Сначала я могла только смотреть, словно от меня остались одни глаза. Слух вернулся чуть позже. Было странно видеть своё запрокинутое лицо — бледное и очень спокойное. Ещё более странно звучали тревожный писк аппаратуры и отрывистые сухие фразы врачей, пытавшихся вернуть меня к жизни. Меня? Слабое удивление пробилось сквозь ватную отрешённость. Я попыталась поднять руку, но её не было. Я её чувствовала, но не видела. Руки, ноги и вся остальная я лежали внизу, прямо подо мной. Дежурный хирург жестом обречённого стянул с лица маску, хрипло обронив:
— Фиксируем. Смерть наступила в 11–46…
Да нет же! Вы ошиблись на целых двенадцать минут…
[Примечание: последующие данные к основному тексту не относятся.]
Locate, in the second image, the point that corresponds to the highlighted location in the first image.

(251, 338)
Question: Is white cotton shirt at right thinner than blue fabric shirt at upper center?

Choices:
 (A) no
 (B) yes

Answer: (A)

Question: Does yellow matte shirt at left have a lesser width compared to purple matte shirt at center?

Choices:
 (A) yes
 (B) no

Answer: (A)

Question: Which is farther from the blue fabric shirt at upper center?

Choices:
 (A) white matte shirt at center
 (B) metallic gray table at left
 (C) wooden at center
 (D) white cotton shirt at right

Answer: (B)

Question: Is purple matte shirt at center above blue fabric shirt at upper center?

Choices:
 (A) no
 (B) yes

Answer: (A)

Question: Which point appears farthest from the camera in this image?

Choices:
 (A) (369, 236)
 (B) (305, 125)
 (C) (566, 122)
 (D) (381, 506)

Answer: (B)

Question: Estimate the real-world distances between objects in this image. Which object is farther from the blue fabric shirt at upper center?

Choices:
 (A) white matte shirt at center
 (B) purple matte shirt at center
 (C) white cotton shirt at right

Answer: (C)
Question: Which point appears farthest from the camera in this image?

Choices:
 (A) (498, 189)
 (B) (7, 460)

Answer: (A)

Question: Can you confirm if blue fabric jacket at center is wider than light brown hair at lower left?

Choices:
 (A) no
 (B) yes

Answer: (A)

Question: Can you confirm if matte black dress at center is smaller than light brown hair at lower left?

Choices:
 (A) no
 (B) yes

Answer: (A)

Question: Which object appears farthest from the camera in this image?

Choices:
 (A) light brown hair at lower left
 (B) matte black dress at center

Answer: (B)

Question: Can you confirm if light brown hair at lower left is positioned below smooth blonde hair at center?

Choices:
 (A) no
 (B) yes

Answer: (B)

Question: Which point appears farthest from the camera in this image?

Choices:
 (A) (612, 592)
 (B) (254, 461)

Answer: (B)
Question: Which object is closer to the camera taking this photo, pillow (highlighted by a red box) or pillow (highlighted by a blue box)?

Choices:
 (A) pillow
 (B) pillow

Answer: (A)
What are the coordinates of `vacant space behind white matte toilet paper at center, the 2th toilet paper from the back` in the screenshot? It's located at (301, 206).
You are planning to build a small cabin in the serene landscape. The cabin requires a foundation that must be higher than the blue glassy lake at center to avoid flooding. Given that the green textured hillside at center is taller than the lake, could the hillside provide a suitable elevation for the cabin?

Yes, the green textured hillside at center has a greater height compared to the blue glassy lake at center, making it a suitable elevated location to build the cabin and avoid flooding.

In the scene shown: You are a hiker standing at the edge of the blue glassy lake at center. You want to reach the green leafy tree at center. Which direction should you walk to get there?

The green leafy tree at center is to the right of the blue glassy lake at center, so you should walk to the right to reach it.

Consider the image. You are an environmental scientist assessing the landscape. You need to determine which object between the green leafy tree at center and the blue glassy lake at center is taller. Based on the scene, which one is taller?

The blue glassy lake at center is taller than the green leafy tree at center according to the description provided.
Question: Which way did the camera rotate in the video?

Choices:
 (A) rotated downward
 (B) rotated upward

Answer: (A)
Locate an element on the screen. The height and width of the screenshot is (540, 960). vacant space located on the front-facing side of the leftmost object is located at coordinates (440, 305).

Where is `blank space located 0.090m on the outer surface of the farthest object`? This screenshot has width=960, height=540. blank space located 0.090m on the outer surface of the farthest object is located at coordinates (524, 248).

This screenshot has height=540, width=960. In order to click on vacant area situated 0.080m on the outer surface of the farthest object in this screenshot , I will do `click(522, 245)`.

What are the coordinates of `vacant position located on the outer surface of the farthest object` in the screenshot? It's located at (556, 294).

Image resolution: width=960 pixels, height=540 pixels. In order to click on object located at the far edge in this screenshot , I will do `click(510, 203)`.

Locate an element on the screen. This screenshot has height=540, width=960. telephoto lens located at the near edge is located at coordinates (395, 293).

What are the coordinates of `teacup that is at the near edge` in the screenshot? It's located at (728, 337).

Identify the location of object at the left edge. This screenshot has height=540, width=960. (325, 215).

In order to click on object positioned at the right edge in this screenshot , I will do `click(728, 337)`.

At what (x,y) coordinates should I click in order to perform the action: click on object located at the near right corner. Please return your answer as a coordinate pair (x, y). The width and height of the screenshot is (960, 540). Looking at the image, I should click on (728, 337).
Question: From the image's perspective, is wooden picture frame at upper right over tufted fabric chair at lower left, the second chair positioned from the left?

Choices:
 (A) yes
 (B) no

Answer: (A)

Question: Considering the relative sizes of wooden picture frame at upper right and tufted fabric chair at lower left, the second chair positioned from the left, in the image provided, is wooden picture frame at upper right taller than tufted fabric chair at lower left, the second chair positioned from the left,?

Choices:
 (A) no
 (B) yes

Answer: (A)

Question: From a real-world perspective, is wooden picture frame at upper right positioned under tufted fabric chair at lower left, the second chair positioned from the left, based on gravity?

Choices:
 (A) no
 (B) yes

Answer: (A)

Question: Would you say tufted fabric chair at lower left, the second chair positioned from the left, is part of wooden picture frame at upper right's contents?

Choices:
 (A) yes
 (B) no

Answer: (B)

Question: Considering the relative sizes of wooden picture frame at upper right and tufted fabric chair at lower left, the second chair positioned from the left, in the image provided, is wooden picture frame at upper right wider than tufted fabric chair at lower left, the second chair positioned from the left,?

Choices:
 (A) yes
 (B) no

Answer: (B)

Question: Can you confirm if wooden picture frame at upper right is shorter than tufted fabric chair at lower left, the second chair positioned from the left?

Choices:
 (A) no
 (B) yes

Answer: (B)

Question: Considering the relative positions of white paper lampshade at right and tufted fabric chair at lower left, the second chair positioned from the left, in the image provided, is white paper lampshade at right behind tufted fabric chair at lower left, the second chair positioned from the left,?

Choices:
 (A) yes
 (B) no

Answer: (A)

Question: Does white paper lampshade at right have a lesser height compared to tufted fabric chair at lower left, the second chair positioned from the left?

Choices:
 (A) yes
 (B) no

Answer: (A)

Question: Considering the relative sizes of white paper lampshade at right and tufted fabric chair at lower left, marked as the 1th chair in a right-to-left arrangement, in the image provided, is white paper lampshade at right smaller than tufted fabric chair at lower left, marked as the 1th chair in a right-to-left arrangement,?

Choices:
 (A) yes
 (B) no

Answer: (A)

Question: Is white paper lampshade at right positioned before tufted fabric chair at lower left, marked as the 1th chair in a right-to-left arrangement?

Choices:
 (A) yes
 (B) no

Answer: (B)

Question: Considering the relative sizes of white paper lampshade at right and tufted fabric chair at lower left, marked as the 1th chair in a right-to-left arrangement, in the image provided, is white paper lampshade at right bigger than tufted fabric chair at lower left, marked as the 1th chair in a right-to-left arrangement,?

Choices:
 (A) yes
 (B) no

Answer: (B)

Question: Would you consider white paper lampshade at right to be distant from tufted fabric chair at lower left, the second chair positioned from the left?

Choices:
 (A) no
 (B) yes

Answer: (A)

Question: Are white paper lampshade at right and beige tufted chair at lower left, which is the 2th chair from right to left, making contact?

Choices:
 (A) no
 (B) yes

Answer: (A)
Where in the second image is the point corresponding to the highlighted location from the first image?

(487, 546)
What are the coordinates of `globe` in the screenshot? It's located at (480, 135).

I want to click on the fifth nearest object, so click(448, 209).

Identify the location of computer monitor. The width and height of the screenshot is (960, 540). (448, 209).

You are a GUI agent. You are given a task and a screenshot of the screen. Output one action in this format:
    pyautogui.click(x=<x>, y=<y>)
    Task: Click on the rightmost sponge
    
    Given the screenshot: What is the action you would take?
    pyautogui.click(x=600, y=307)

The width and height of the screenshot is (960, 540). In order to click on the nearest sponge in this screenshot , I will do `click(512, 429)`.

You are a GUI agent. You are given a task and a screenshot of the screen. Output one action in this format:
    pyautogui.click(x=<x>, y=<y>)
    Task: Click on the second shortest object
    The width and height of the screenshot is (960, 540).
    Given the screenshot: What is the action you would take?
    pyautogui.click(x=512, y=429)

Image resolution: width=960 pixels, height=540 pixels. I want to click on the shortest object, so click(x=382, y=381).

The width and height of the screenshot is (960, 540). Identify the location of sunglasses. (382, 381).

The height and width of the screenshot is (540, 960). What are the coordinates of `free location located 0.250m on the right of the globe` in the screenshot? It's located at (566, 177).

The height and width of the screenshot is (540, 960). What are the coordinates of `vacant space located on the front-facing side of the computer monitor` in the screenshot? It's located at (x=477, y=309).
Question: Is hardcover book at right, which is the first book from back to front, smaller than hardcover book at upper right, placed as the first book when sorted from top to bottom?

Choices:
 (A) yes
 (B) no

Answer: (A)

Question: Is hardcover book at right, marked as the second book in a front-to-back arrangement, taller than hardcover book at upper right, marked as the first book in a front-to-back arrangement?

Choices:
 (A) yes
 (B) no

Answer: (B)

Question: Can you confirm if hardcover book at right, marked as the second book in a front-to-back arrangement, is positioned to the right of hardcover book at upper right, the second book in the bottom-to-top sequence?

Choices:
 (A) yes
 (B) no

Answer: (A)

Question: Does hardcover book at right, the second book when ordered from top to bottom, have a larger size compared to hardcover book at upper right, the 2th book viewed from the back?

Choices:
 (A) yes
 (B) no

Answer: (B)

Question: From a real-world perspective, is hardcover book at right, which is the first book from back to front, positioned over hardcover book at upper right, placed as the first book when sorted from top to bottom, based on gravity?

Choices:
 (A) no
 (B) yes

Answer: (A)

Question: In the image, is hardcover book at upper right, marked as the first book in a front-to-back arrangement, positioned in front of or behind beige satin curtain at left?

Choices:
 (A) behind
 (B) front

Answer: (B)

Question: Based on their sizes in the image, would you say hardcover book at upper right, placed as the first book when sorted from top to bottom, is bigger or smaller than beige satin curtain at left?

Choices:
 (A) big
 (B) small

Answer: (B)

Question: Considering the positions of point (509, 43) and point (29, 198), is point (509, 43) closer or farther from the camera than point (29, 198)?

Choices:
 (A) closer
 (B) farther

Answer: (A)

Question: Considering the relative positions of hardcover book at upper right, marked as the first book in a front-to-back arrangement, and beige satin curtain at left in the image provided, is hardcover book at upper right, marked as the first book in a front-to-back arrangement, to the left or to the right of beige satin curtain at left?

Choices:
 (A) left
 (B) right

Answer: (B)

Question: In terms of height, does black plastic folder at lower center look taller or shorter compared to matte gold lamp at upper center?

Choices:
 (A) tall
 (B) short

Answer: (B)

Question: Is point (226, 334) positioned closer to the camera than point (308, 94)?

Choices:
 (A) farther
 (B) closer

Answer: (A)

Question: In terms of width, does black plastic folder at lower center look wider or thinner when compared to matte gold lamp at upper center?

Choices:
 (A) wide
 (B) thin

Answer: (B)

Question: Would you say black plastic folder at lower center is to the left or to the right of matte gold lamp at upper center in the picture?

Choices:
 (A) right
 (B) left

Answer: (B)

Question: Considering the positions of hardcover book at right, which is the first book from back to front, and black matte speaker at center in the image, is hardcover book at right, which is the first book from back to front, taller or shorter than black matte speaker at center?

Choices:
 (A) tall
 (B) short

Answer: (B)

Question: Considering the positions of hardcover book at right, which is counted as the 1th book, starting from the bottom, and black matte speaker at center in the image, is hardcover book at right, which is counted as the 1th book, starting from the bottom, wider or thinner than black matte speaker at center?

Оказалось, что мне сложно оторваться от своего тела, такого привычного и такого бесполезного сейчас… Его-меня накрыли простынёй и вывезли из операционной на той же самой каталке, на которой туда привезли, и которая так и оставалась стоять в коридоре. Молодой санитар в синем проворно вкатил свой груз в лифт, клацнула, захлопываясь, дверь с круглыми, «водолазными» окошечками-иллюминаторами. Если бы я не оказалась бесплотной тенью, то вот так нависать над парнишкой у меня бы не вышло — места было маловато. Восприятие оставалось ровным, отстранённо-любопытствующим, словно на ту, кем я теперь стала, всё ещё действовал наркоз.
Пропутешествовав за каталкой по мрачноватой кишке подвального коридора до железных, выкрашенных серой краской дверей, с отметающей всякие иллюзии надписью «морг», я убедилась, что способна испытывать слабое эхо эмоций. Неожиданно всплыло всё, что я когда-либо представляла себе об этом месте, и что-то похожее на страх впервые коснулось заторможенных чувств. Я не хотела оказаться за этими дверьми! Но оказалась, влетев внутрь за накрытым простынёй телом, словно была воздушным шариком, привязанным за ниточку к никелированному бортику каталки.
Заметавшись у самого потолка, под слабо гудящими лампами, я испытала приступ паники. Парнишка-санитар передал какие-то бумаги другому, тоже молодому, санитару. Или врачу?